Monday, August 3, 2015

Delhi Belly: Not for the 40 plus

Response: The much-hyped Aamir Khan Production’s Delhi Belly has been doing well, opening to an average occupancy of 50-70 per cent in multiplexes in cities, and in some high-end cinemas, it even touched 80-85 per cent, piping Amitabh Bachchan-starrer Buddha Hoga Tera Baap substantially even though it is not for the 40 plus man. In single-screen theatres, the occupancy of adult comedy Delhi Belly was a poor 40 per cent.

Delhi Belly has bucked the recent trend with a box office earning of Rs 15.65 crore on its first two days.

Made at a budget of about Rs 25 crore, which includes print and publicity, the Imran Khan-starrer earned about Rs 7 crore on Friday and Rs 8.5 crore on Saturday.

Film type: Comedy

Cast: Imran Khan, Vir Das, Kunaal Roy Kapur, Shehnaz Treasurywala, Poorna Jagannathan and Vijay Raaz

Director: Abhinay Deo

Time of movie: 1 hour 35 minutes

Story: Tashi (played by Imran Khan), Arun (Vir Das) and Nitin (Kunaal Roy Kapur) are friends in Delhi Belly who share the same flat and later become stakeholders in a crime unwittingly. Tashi is set to get married in a month but is still unsure whether he is in love with his fiancée or not.

Arun is sandwiched between his girlfriend (who ultimately leaves him) and his pesky boss, who always tells him to alter his sketches in order to make them perfect. Meanwhile, Nitin discovers that eating delicious tandoori chicken from the street gives him a severe Delhi belly (stomach ache).

The trio finds it is on the hit list of a dreaded gang after a packet of diamonds given to Tashi’s fiancée and delivered by Arun reaches the wrong hands.

The diamonds have to be delivered to a gangster, played by Vijay Raaz, but after he fails to receive the diamonds, he targets the trio, who has no experience to tackle Delhi’s little-known underworld. So, can Tashi and his buddies escape from the clutches of the gangster?

Review: A sensational film by Aamir Khan Productions. Delhi Belly has become immensely popular, at least on the first two days, owing to the ingenious screenplay even though the story is mediocre.

Delhi Belly probably has been one of the few films with a litany of foul language to have been cleared by the film censor board.

While some may argue that the foul language and some nasty scenes such as the gangster dropping feces on a red handkerchief, thinking it to be diamonds, was in bad taste, Delhi Belly has definitely caught on with today’s youth, mainly those from an elite school background.
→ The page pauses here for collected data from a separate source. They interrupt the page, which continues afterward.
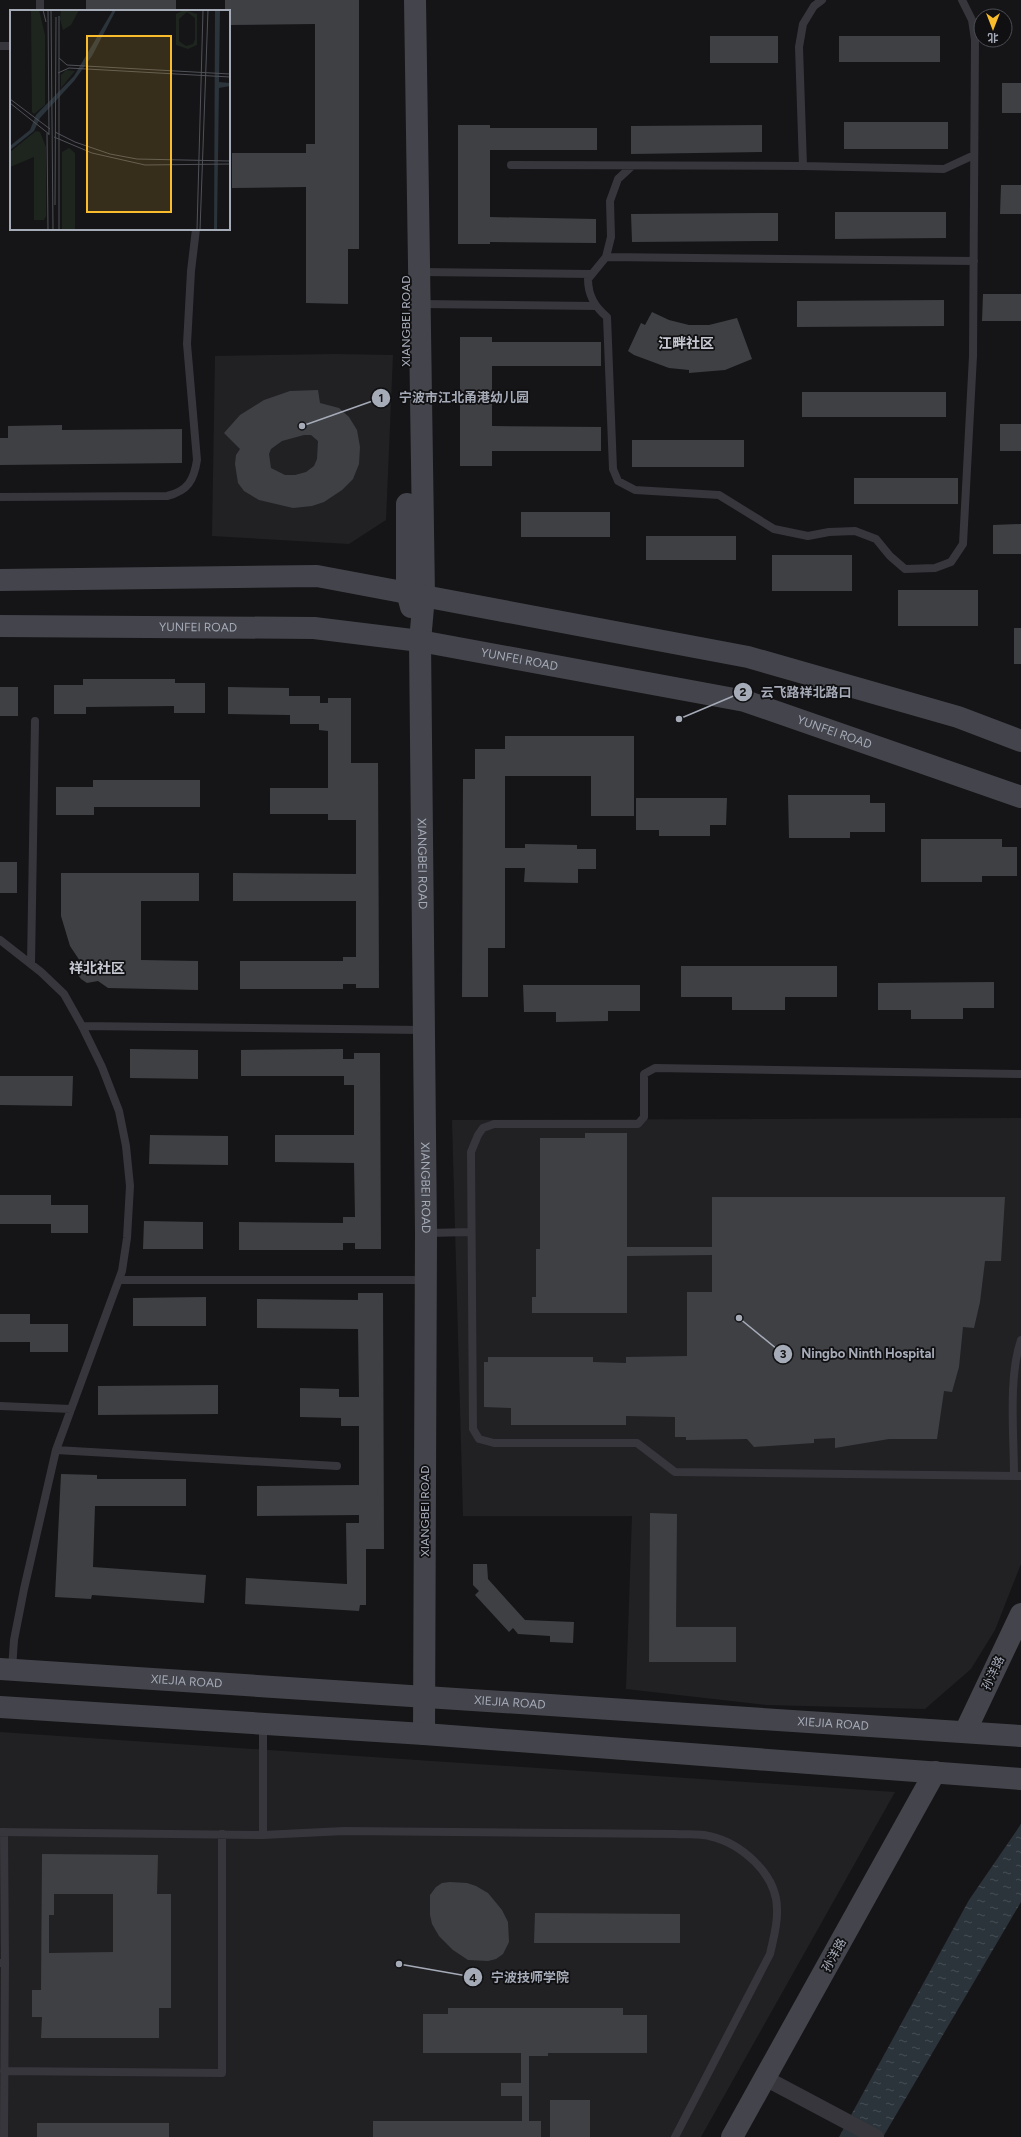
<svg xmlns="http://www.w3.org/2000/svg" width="1021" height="2137" viewBox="0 0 1021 2137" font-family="Figtree,'Noto Sans SC',sans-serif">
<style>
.built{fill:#212124}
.water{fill:url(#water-ripples)}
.building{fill:#3f4044;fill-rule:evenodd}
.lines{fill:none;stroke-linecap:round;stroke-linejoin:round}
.lane{stroke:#36363c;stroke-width:8}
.street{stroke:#36363c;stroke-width:16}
.secondary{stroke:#44454c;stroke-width:22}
.labels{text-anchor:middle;stroke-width:3.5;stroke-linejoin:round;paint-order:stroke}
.street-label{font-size:12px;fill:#a6abb8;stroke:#101012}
.quarter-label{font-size:14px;font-weight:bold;fill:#c7cad3;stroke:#101012}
.inset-road{fill:none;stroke:#4f5157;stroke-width:1}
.view{fill:#f8bc2c;fill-opacity:0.15;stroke:#f8bc2c;stroke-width:2}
.inset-edge{fill:none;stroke:#a6abb8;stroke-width:2}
.leader{fill:none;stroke:#a6abb8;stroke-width:1.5}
.callout-dot{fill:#a6abb8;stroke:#101012;stroke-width:1.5}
.mark-label{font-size:12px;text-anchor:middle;font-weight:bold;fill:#111}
.callout-label{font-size:13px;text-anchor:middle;font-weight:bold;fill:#a6abb8;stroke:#101012;stroke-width:3.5;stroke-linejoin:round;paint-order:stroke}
</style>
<defs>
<pattern id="water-ripples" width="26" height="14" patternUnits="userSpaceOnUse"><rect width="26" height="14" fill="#2b333b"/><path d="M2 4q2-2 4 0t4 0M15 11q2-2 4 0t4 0" fill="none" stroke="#474e55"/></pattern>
</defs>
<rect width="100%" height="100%" fill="#151517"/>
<path class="built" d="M335 354 393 355 386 520 349 544 212 536 215 356Z
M1021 1118V1564L995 1630 971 1669 925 1709 766 1705 626 1689 632 1516H463L452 1120Z
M0 1732 895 1792 701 2137H0Z"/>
<path class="water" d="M1021 1824V1902L883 2137H839L969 1900Z"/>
<path class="building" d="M86 0H176V11H86Z
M225 0H359V249H348V304L306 303V187L232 188V153H306V144H315V24L229 25V11H225Z
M710 36H778V63H710Z
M839 36H940V62H839Z
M1002 83H1021V113H1002Z
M844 122H948V149H844Z
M458 125H490V128H597V150H490V217L596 219V243L490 242V244H458Z
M762 125V152L631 154V126Z
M1001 185H1021V214H1000Z
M835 212H946V238L835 239Z
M778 213V241L632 242 631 214Z
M983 294H1021V321H982Z
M944 300V326L797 327V301Z
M652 312 669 320 689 325H709L737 318 752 359 725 370 689 373V370L669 368 634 355 628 351 641 323 645 325Z
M460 337H492V342H601V366H492V426L601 427V451H492V466H460Z
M318 390 320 403 339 408 349 417 357 430 360 447 359 464 353 479 342 490 324 502 312 506 293 508 259 500 244 491 238 483 235 464 236 455 240 449 224 433 240 415 264 400 290 391ZM304 435H311L318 441 317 459 314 466 306 472 295 475H285L271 468 269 454 271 449 282 441Z
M802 392H946V417H802Z
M1000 424H1021V451H1000Z
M62 425V430L182 429V463L0 465V438H8V426Z
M632 440H744V467H632Z
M854 478H958V504H854Z
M521 512H610V537H521Z
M1021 524V554H993V525Z
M646 536H736V560H646Z
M772 555H852V591H772Z
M898 590H978V626H898Z
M1014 628H1021V664H1014Z
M83 679H175V683H205V713H174V706L86 707V714H54V685H83Z
M0 687H18V716H0Z
M228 687 289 688V696H320V703H328V698H351V763H378L379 988H356V984H343V989H240V961H343V957H356V901H233V873L356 874V820H328V814H270V788H328V731L319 730V724H290V715L228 714Z
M505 736H634V816H591V776H505V848H525V844L577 845V849H596V869H578V883L524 882 525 868H505V948H488V997H462L463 779H475V749H505Z
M93 780H200V807H94V815H56V787H93Z
M788 795H870V803H885V832H850V838H789Z
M636 798H727L726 825H710V836H659V830H636Z
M921 839H1002V847H1017V876H982V882H921Z
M0 862H17V893H0Z
M61 873H199V901H141V960L198 961V990L108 988 98 981 87 983 81 979 78 975 80 961 70 946 61 916Z
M681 966H837V997H785V1010H732V997H681Z
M994 982V1008H963V1019H911V1010H878V983Z
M523 985H640V1011H608V1021L556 1022V1012H524Z
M130 1049 198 1050V1079L130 1078Z
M343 1049V1059H354V1053H380L381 1249H355V1243H343V1250H239V1222L343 1223V1217H355L354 1163 275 1162V1135H354V1085H344V1076H241V1050Z
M0 1076H73L72 1106 0 1105Z
M585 1133H627V1247H712V1197H1005L1001 1261H985L980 1302 974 1328 963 1327 959 1367 952 1392 944 1391 937 1439H889L835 1448V1438L814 1439V1443L754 1447 747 1439 686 1440V1437H675V1417L626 1416V1425H511V1408L484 1407V1362H488V1357H593V1362L626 1363V1357L687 1356V1292H712V1255L627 1256V1313H532V1297H536V1249H540V1138H585Z
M150 1135 228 1136V1165L149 1164Z
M0 1195H51V1205H88V1233H51V1224H0Z
M144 1221 203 1222V1249H143Z
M358 1293H383L384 1549H366V1605H360L359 1611 245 1604 246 1578 347 1584 346 1523H359V1515L257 1516V1486L359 1485V1426H341V1418L300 1417V1388L339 1389V1397H359L358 1329 257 1328V1299L358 1300Z
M206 1297V1326H133V1298Z
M0 1314H30V1324H68V1352H30V1342H0Z
M218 1385V1414L98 1415V1386Z
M61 1474 97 1475V1479H186V1506H95L93 1567 206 1575 204 1603 92 1595 91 1599 55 1597Z
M650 1513 677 1514 676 1627H736V1662H649Z
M473 1564H487L488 1579 525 1620 574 1622 573 1643 550 1642V1636L518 1634 513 1628 509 1632 475 1595 479 1591 473 1585Z
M42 1854 158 1855 157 1894H171V2008H159V2038H41L42 2017H32V1990H41ZM54 1894H113V1952L49 1953V1915H54Z
M450 1882 467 1883 476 1886 488 1893 502 1910 508 1922 509 1942 503 1954 496 1959 488 1961 468 1960 453 1950 439 1936 432 1924 430 1915V1895L436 1887 442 1883Z
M535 1913 680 1914V1943H534Z
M448 2008H623V2015H647V2053H548V2056H529V2121H541V2137H373V2121H522V2096H501V2083H521V2053H423V2014H448Z
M550 2100H590V2137H550Z
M37 2123H169V2137H37Z"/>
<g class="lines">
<path class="lane" d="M40 11V0
M0 46H11
M511 165 803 166 944 169 974 155
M632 166 618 179 610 201 611 237 606 257 588 279C588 296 595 307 607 317L613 469 618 481 635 490 719 495 774 529 808 536 829 532 855 531 876 539 890 556 905 569 935 568 951 562 963 544 973 356 975 40 972 20 962 0
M803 166 799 47 803 24 814 6 822 0
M606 257 974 261
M421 272 592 274
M420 304 596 306
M0 497 167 496C188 491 194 480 197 460L187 344 191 271 196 229
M0 940 41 972 64 994 82 1026 102 1067 119 1111 126 1146 130 1186 127 1238 122 1271 56 1450 24 1589 14 1640 12 1669
M31 964 35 721
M82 1026 423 1030
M1021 1074 655 1068 644 1074V1117L638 1124H494L483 1128 478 1135 471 1152 473 1429 479 1439 494 1443H637L675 1472 1021 1476
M428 1233 471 1232
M119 1280H424
M0 1406 71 1409
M56 1450 337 1466
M1014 1476C1014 1435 1008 1377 1021 1340
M263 1724V1835
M0 1832 263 1835 344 1831 675 1834C686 1835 698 1833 709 1836 741 1843 777 1874 777 1909 778 1924 773 1940 770 1954L675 2137
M4 1832 5 1963
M0 1963H5L4 2137
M4 2071 222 2073V1834"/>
<path class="street" d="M765 2078 876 2137"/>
<g class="secondary">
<path id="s1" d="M415 0 424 596 420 641 426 1233 424 1734"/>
<path d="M407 504V592L411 607"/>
<path d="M0 580 317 576 748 657 958 717 1021 741"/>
<path id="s2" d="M0 626 314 628 420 641 745 701 1021 797"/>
<path id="s3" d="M0 1669 1021 1736"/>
<path d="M0 1707 424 1734 1021 1779"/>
<path d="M965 1732 1021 1614"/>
<path d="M732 2137 935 1772"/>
</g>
</g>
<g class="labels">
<g class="street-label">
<text transform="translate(406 321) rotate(-90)" y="4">XIANGBEI ROAD</text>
<text dy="4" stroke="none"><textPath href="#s2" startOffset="198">YUNFEI ROAD</textPath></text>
<text dy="4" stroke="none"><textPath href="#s2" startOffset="522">YUNFEI ROAD</textPath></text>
<text dy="4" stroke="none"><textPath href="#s2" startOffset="846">YUNFEI ROAD</textPath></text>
<text dy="4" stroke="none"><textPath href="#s1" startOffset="864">XIANGBEI ROAD</textPath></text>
<text dy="4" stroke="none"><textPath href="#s1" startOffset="1188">XIANGBEI ROAD</textPath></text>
<text transform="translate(425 1511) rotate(-90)" y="4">XIANGBEI ROAD</text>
<text transform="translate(993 1673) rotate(-65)" y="4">孙洋路</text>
<text dy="4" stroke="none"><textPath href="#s3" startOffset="187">XIEJIA ROAD</textPath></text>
<text dy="4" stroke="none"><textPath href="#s3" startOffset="511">XIEJIA ROAD</textPath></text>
<text dy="4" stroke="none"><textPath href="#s3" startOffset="835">XIEJIA ROAD</textPath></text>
<text transform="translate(834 1955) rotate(-61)" y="4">孙洋路</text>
</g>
<g class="quarter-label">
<text x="686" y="348">江畔社区</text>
<text x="97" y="973">祥北社区</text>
</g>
</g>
<g transform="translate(10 10)">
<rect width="220" height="220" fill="#151517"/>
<path d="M174 0 187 4V35L178 39 166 35V4ZM177 2 185 8V29L183 34 176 36 169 31V9Z" fill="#1d251e" fill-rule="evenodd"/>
<path d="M21 0H29L35 25V95L24 104 22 102ZM51 0H69L61 15 53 20 50 9ZM56 60 65 61 51 78V65ZM26 121 30 122 36 137V206L34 210H24V147L0 157V142ZM59 138 65 143V220H52V142Z" fill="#1d251e"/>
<path d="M103 0H106L82 46 64 71 30 108 24 121 0 140V136L20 120 26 105 64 66ZM205 0H210L209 72 220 73V76L209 78 207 220H204Z" fill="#2b333b"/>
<path class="inset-road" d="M33 0 36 12M38 0 39 125M41 0 43 220M49 6V220M49 48 57 55 220 64M48 63 59 58 220 67M0 89 40 119M0 93 39 124M45 122 65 132 100 144 127 149 220 151M37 123 38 220M44 127 82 143 135 155 220 154M45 195 46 7M187 220 193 0M190 220 198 0"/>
<path class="view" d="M77 26H161V202H77Z"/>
<rect width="220" height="220" class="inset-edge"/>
</g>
<path class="leader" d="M302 426L381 398M679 719L743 692M739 1318L783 1354M399 1964L473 1977"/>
<g class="callout-dot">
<circle cx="302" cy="426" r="4"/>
<circle cx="679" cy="719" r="4"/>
<circle cx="739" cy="1318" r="4"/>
<circle cx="399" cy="1964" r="4"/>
<circle cx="381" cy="398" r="10"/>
<circle cx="743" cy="692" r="10"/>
<circle cx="783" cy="1354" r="10"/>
<circle cx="473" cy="1977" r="10"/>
</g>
<g class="mark-label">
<text x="381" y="402">1</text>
<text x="743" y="696">2</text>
<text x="783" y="1358">3</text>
<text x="473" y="1982">4</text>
</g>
<g class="callout-label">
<text x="464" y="402">宁波市江北甬港幼儿园</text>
<text x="806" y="697">云飞路祥北路口</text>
<text x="868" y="1358">Ningbo Ninth Hospital</text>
<text x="530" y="1982">宁波技师学院</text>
</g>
<g transform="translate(993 28) rotate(180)"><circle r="19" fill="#101012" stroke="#4c4e54"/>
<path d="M0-3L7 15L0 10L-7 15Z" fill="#f8bc2c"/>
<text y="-6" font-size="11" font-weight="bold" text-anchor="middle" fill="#a6abb8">北</text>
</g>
</svg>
Basically, to judge how good or bad Delhi Belly is, will depend on which side of the line you’re on. If you can’t digest some crude and dirty humour, you’re probably going to come out disgusted but if you’re typically among the happy-go-lucky types, you will surely be enamoured by the humour.

Delhi Belly is typically not a film for the 40 plus.